Can we teach computers to be digital detectives?

/ May 1, 2018/ rene vidal, research

Imagine standing on the sidewalk of a busy city street, taking in your surroundings. “When you or I look at that scene, we have a task in mind—whether to find a place to eat or shop, the metro station, or a particular person,” says René Vidal, a Johns Hopkins professor of biomedical engineering. We take into account variables such as lighting, weather, and our angle of view. We’re able to distinguish the guy walking his dog from the suspicious one who seems to be following us. We can tell a car that’s pulling into a parking spot from one about to smash into a building.

For all that computers can do better than humans—from playing the stock markets to figuring out the band behind that song stuck in our head—we still have them beat in at least one important way. “We can filter out information that isn’t relevant, or note information that is out of the ordinary,” Vidal says. “Our question is: How can we get computers to do the same?”

Computers can already process massive amounts of data. Vidal’s team is trying to program them to process semantic information—the meaning and relationships among people, objects, environments, and actions. This could help defense and law enforcement agencies quickly figure out what happened in the aftermath of an act of terrorism, and possibly even prevent it from happening in the first place. If computers could simultaneously analyze the contexts and relationships of photographs, videos, audio, text documents, and internet activity—collectively known as “multimodal data”—they could become digital detectives, with faster, more accurate, and greater processing abilities than humans.

That’s why the U.S. Department of Defense issued a call for white papers through its Multidisciplinary University Research Initiative program. In response, Vidal assembled an all-star team of researchers, and in 2017 their proposal won the five-year, $11 million grant for a project called the Semantic Information Pursuit for Multimodal Data Analysis, funded jointly by the Department of Defense and the U.K.’s Engineering and Physical Sciences Research Council.

As the project’s principal investigator and director of the Johns Hopkins Mathematical Institute for Data Science, Vidal is tackling one of its core functions: computer vision. In humans, our vision feeds information to the databases of our brains, helping us interpret the world around us. In order for computers to do the same, they must be able to recognize and categorize objects, distinguishing a body from a building, a truck from a gun. And they must be able to do so from multiple angles and in multiple shades of light. They must also be able to recognize “deformable” objects such as smoke or water, or even the many expressions of a human face. They must produce a three-dimensional interpretation of an object based on a camera’s two-dimensional view, and then track its movement through space and time.

Once objects in the scene are identified, they must be analyzed in terms of placement and relationship to one another. This ability, called “parsing,” is being pursued by Donald Geman, a Johns Hopkins professor of applied mathematics and statistics and Vidal’s colleague at the Johns Hopkins Center for Imaging Science. There, Geman is developing a strategy for computers to understand what’s going on in a given scene using techniques similar to how we reason through a game of 20 Questions. “But for a computer,” Vidal explains, “it’s more like 20,000 questions at a very rapid pace. It might begin with, ‘Is that a person in the top right? Is that a street in the middle?'” Each answer informs the nature and direction of subsequent questions. Geman aims to apply this principle to computer capabilities that can quickly shift from one scene to another, or zoom from a broad view to a specific point of focus. Parsing is necessary to the computer’s next step of determining extraordinary or dangerous circumstances, which, of course, is essential to the Defense Department’s objective.

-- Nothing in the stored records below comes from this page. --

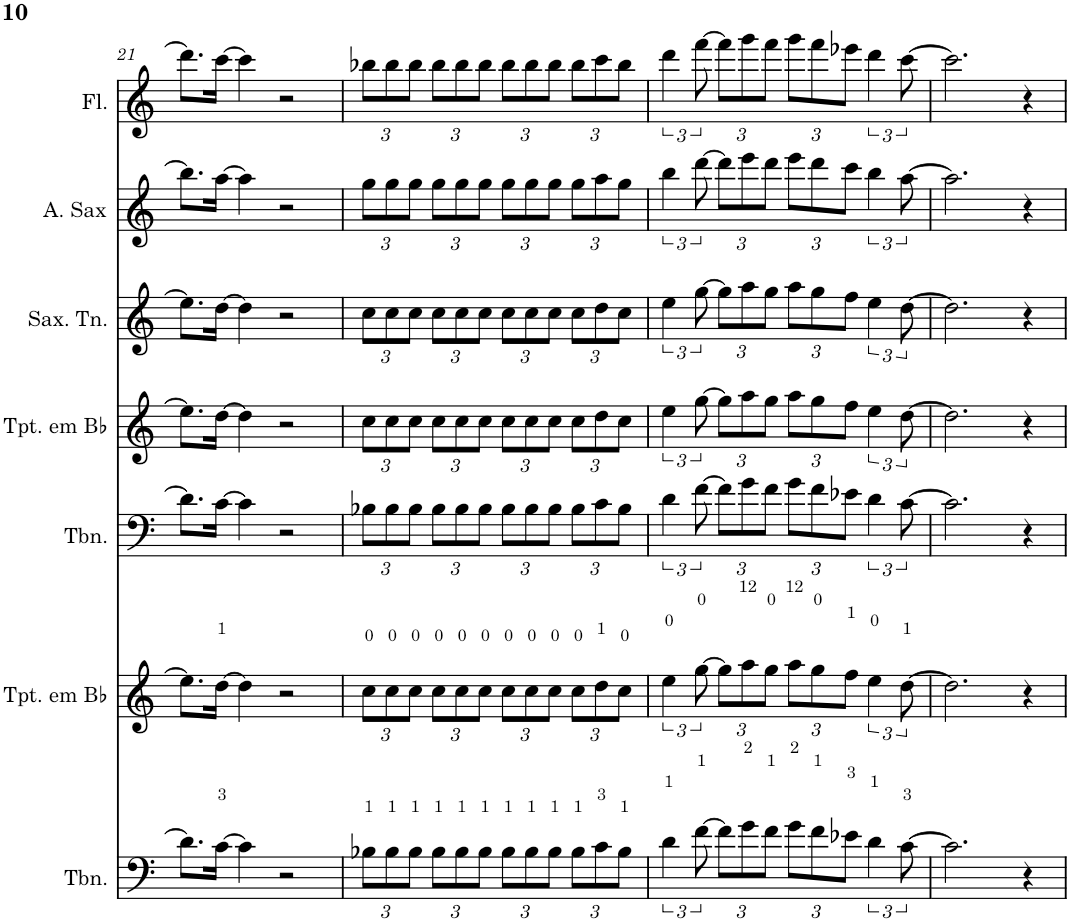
**kern	**kern	**kern	**kern	**kern	**kern	**kern
*part7	*part6	*part5	*part4	*part3	*part2	*part1
*staff7	*staff6	*staff5	*staff4	*staff3	*staff2	*staff1
*I"Trombone	*I"Trompete em Bb	*I"Trombone	*I"Trompete em Bb	*I"Saxofone Tenor	*I"Saxofone Alto	*I"Flauta Transversal
*I'Tbn.	*I'Tpt. em Bb	*I'Tbn.	*I'Tpt. em Bb	*I'Sax. Tn.	*	*I'Fl.
!!LO:PB:g=z
*clefF4	*clefG2	*clefF4	*clefG2	*clefG2	*clefG2	*clefG2
*	*Trd1c2	*	*Trd1c2	*Trd8c14	*Trd5c9	*
*k[]	*k[]	*k[]	*k[]	*k[]	*k[]	*k[]
*M4/4	*M4/4	*M4/4	*M4/4	*M4/4	*M4/4	*M4/4
=21	=21	=21	=21	=21	=21	=21
8.d\L]	8.ee\L]	8.d\L]	8.ee\L]	8.ee\L]	8.bb\L]	8.ddd\L]
[16c\Jk	[16dd\Jk	[16c\Jk	[16dd\Jk	[16dd\Jk	[16aa\Jk	[16ccc\Jk
4c\]	4dd\]	4c\]	4dd\]	4dd\]	4aa\]	4ccc\]
2r	2r	2r	2r	2r	2r	2r
=22	=22	=22	=22	=22	=22	=22
*Xbrackettup	*Xbrackettup	*Xbrackettup	*Xbrackettup	*Xbrackettup	*Xbrackettup	*Xbrackettup
12B-X\L	12cc\L	12B-X\L	12cc\L	12cc\L	12gg\L	12bb-X\L
12B-\	12cc\	12B-\	12cc\	12cc\	12gg\	12bb-\
12B-\J	12cc\J	12B-\J	12cc\J	12cc\J	12gg\J	12bb-\J
12B-\L	12cc\L	12B-\L	12cc\L	12cc\L	12gg\L	12bb-\L
12B-\	12cc\	12B-\	12cc\	12cc\	12gg\	12bb-\
12B-\J	12cc\J	12B-\J	12cc\J	12cc\J	12gg\J	12bb-\J
12B-\L	12cc\L	12B-\L	12cc\L	12cc\L	12gg\L	12bb-\L
12B-\	12cc\	12B-\	12cc\	12cc\	12gg\	12bb-\
12B-\J	12cc\J	12B-\J	12cc\J	12cc\J	12gg\J	12bb-\J
12B-\L	12cc\L	12B-\L	12cc\L	12cc\L	12gg\L	12bb-\L
12c\	12dd\	12c\	12dd\	12dd\	12aa\	12ccc\
12B-\J	12cc\J	12B-\J	12cc\J	12cc\J	12gg\J	12bb-\J
=23	=23	=23	=23	=23	=23	=23
*brackettup	*brackettup	*brackettup	*brackettup	*brackettup	*brackettup	*brackettup
6d\	6ee\	6d\	6ee\	6ee\	6bb\	6ddd\
[12f\	[12gg\	[12f\	[12gg\	[12gg\	[12ddd\	[12fff\
*Xbrackettup	*Xbrackettup	*Xbrackettup	*Xbrackettup	*Xbrackettup	*Xbrackettup	*Xbrackettup
12f\L]	12gg\L]	12f\L]	12gg\L]	12gg\L]	12ddd\L]	12fff\L]
12g\	12aa\	12g\	12aa\	12aa\	12eee\	12ggg\
12f\J	12gg\J	12f\J	12gg\J	12gg\J	12ddd\J	12fff\J
12g\L	12aa\L	12g\L	12aa\L	12aa\L	12eee\L	12ggg\L
12f\	12gg\	12f\	12gg\	12gg\	12ddd\	12fff\
12e-X\J	12ff\J	12e-X\J	12ff\J	12ff\J	12ccc\J	12eee-X\J
*brackettup	*brackettup	*brackettup	*brackettup	*brackettup	*brackettup	*brackettup
6d\	6ee\	6d\	6ee\	6ee\	6bb\	6ddd\
[12c\	[12dd\	[12c\	[12dd\	[12dd\	[12aa\	[12ccc\
=24	=24	=24	=24	=24	=24	=24
2.c\]	2.dd\]	2.c\]	2.dd\]	2.dd\]	2.aa\]	2.ccc\]
4r	4r	4r	4r	4r	4r	4r
=	=	=	=	=	=	=
*-	*-	*-	*-	*-	*-	*-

The other eight members of the Semantic Information Pursuit team bring expertise in fields ranging from machine learning to mathematical optimization, predictive statistics, and quantum computing. They represent Stanford University; the University of Maryland; the University of California, Berkeley; the University of Southern California; the University of California, Los Angeles; Oxford University; University of Surrey; and University College London.

If successful, Vidal says, the model that his team develops could be adapted for purposes well beyond security. Computers could take in medical data—MRI scans, blood tests, and so on—and make a diagnosis faster and more accurately than a human alone. Or it could help an autonomous vehicle distinguish objects like mailboxes or bus stops that won’t alter its course from those that may, such as other cars, bicycles, or pedestrians.

The ideas behind Semantic Information Pursuit may sound far-fetched and futuristic, but Vidal reminds us how rapidly technology can advance. “Think about voice recognition software,” he says. “Five years ago, many users joked about the shortcomings of Apple’s Siri. But today, similar applications such as Amazon’s Alexa have set new standards and new potential. As machine learning advances, so will our ability to help computers understand and interpret the contexts of data.”

— Paul Pegher

This article first appeared in Johns Hopkins Magazine.